In an item about government bureaucrats' increased volume and increased level of excuse-making for denying Freedom of Information Act requests, Theimer acts as if the guy in charge of the entire enterprise -- that would be President Obama -- has stood by helplessly while things got worse. One can be reasonably assured that the problems described below would not be treated with such kid gloves if a conservative or Republican occupied the Oval Office:
PROMISES, PROMISES: Is gov't more open with Obama?
Federal agencies haven't lived up to President Barack Obama's promise of a more open government, increasing their use of legal exemptions to keep records secret during his first year in office.
An Associated Press review of Freedom of Information Act reports filed by 17 major agencies found that the use of nearly every one of the law's nine exemptions to withhold information from the public rose in fiscal year 2009, which ended last October.

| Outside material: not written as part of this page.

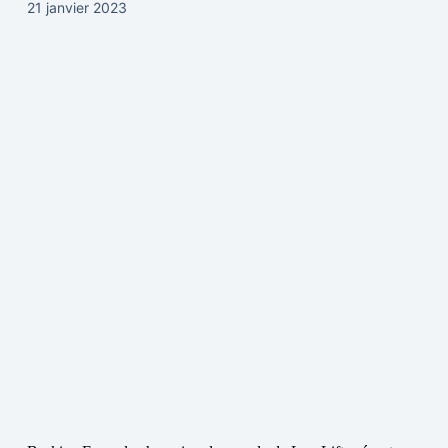
21 janvier 2023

Among the most frequently used exemptions: one that lets the government hide records that detail its internal decision-making. Obama specifically directed agencies to stop using that exemption so frequently, but that directive appears to have been widely ignored.
Well, if they're being ignored, who's letting them get away with it.
It gets worse:
Major agencies cited that exemption at least 70,779 times during the 2009 budget year, up from 47,395 times during President George W. Bush's final full budget year, according to annual FOIA reports filed by federal agencies. Obama was president for nine months in the 2009 period.
...The prolific use of FOIA exemptions is one measure of how far the federal government has yet to go to carry out Obama's promise of openness. His first full day in office, Obama told agencies the Freedom of Information Act, "which encourages accountability through transparency, is the most prominent expression of a profound national commitment to ensuring an open government."
Theimer's thesis might ordinarily have a bit of credibility, except for the fact that the President by his own actions and by his own acquiescence to Congressional secrecy-denying actions has made a mockery of his promised of transparency.
I'm still waiting for the promised C-SPAN broadcasts of health care deliberations. I mean, gee, Obama only promised on eight different occasions to ensure that this would happen.
A report that doesn't mention these and other presidential/congressional transgressions and cops out the Chief Executive's responsibility over Executive Branch conduct isn't a news analysis. It's apparatchik propaganda, which the AP has taken to a whole new level since early November 2008.